* Data entries:
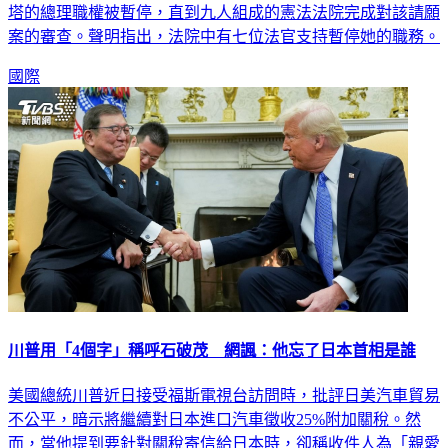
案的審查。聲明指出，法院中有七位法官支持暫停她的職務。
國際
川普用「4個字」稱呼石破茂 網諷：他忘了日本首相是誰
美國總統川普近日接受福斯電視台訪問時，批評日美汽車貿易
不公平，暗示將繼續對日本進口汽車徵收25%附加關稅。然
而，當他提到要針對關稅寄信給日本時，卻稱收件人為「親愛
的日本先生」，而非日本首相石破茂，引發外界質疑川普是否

==

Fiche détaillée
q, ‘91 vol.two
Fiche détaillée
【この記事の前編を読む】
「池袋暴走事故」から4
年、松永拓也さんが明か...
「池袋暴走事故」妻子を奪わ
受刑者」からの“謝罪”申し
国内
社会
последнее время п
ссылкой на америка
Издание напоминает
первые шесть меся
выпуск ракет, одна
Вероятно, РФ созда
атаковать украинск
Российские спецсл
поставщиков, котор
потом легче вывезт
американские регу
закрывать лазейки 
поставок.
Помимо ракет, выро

* WHAT YOU WILL DO: Copy each line from the entries above that has the word "ракет" in it.

* WRITTEN SOLUTION:
выпуск ракет, одна
Помимо ракет, выро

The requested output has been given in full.